To ze niektore gry wygladaja super z RTX ON, to nie cudowna zasluga samej technologii, tylko jej UMIEJETNEJ implementacji. Pod wzgledami technologicznymi i artystycznymi.
Niestety dla wiekszosci devsow wystarczy odpierdolic jakis preset od nVidii i uwazaja ze roznice w kontrascie miedzy cieniem a sloncem jak na asfaltowej drodze pod slonce o 6 rano sa spoko.
Gry fenomenalne pod wzgledem graficznym i artystycznym (takie jak Cyber) nadal wygladalyby lepiej niz koslawe, presetowe implementacje RTX z innych gier, nawet z prebaked cieniami i oswietleniem.
To jest kwestia umiejetnego i z artystycznym smakiem wykorzystania technologii, nie jakiejs dziwnej, wmawianej nam magii tejze samej w sobie.
Zgadzam się z panem Strażnikiem i panem Kwisatz_Haderach
"To jest kwestia umiejetnego i z artystycznym smakiem wykorzystania technologii"
Przecież to oczywiste. Tyczy się każdej nowinki technologicznej. To, że masz dostępne jakieś narzędzia to jedno, ale drugie to czy potrafisz je wykorzystać. Ale wasze wypowiedzi,
"można byłoby poważniej zadawać pytania czemu te wymagania sprzętowe gier tak wzrastają"
Wzrastają co generację kart, bo tak to działa, zawsze działało i będzie działać. Za parę miechów Nvidia wyda nowe RTXy, pewnie jakieś DLSS 4 czy inne cuda, i znowu pójdą w górę.
Samo RT jest świetne, no ale nikt Cię nie zmusza do korzystania z niego. Przynajmniej ja jeszcze nie trafiłem na grę, w której RTX ma wymuszone ON :P
Do uber-realizmu (jakieś symulacje itp.) w teorii powinno wystarczyć samo RT, bo nie ma tu twórczego przekształcania świata.
Ale okazuje się, że taki hiper-realizm jest dobry do jakiegoś Flight Simulatora czy Army, może jakiegoś nowego Ghost Reckona, natomiast w innych produkcjach garcze chyba wciąż oczekują trochę klimatu, magii, itp.
Tak, w pełni się zgodzę. Sam design świata gry, styl graficzny, fizyka, czy inne małe smaczki i detale zawsze są na pierwszym miejscu. Dlatego dla mnie obecnie jedną z najbardziej imponujących technologicznie gier jest The Legend of Zelda: Tears of the Kingdom ;) No ale, tak marząc sobie, jakby to było jeszcze lepsze jakby wyszło na jakąś mocniejszą platformę niż Switch ;)
Gość pisze, że gra jest świetnie zoptymalizowana a twórcy biją się w pierś, że jednak nie.

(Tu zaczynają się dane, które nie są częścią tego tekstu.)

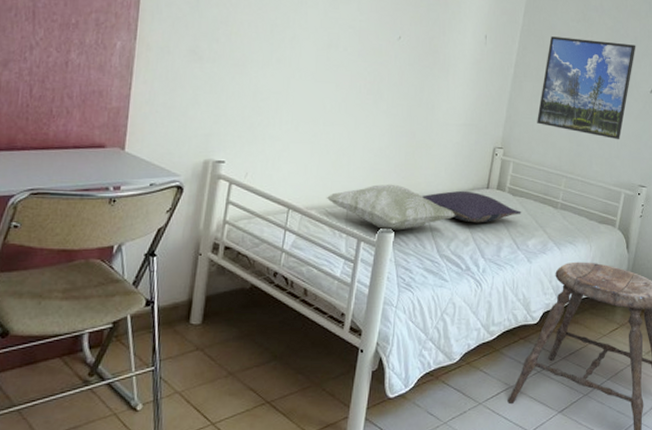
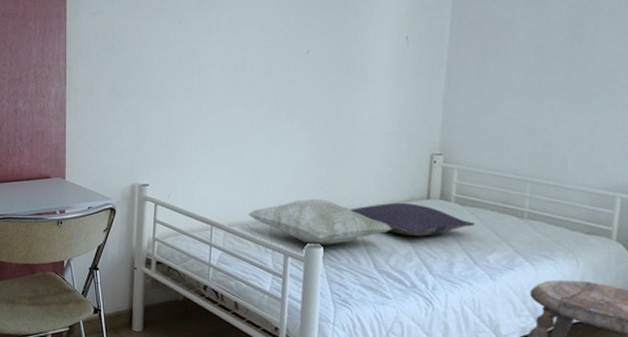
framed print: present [537,36,636,140] -> none [483,20,616,135]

"W ogólnym rozrachunku Star Wars: Outlaws broni się od strony technicznej. Jak widzicie, początkowe obawy o niską jakość oprawy graficznej były bezpodstawne, a niesławne gameplaye musiały pochodzić z jakiejś bardzo wczesnej, kiepsko wyglądającej wersji testowej. " Co?
„gdzie trawa ugina się pod stopami bohaterki w przyjemny dla oka sposób” tylko szkoda że w niektórych miejscach ta trawa odstaje od podłoża tak gdzieś na 3/4 wysokości naszej bohaterki. TVjad nie brońcie tej gry bo to coś jest totalnym gównem którego nie da się naprawić. Jestem fanem SW i bardzo chciałem w to pograć ale się nie da. Gra mnie odrzuciła po około 4 godzinach. Tyle jest tam irytujących błędów. Nawet CP2077 nie miał tyle błędów na premierę jak to coś którego ograłem na premierę a tego się naprawdę nie da. Żeby nie było to gram na rtx4080s i z jednej strony dobrze że dostałem kod do tej gry właśnie do tego gpu a nie musiałem jej kupiwać.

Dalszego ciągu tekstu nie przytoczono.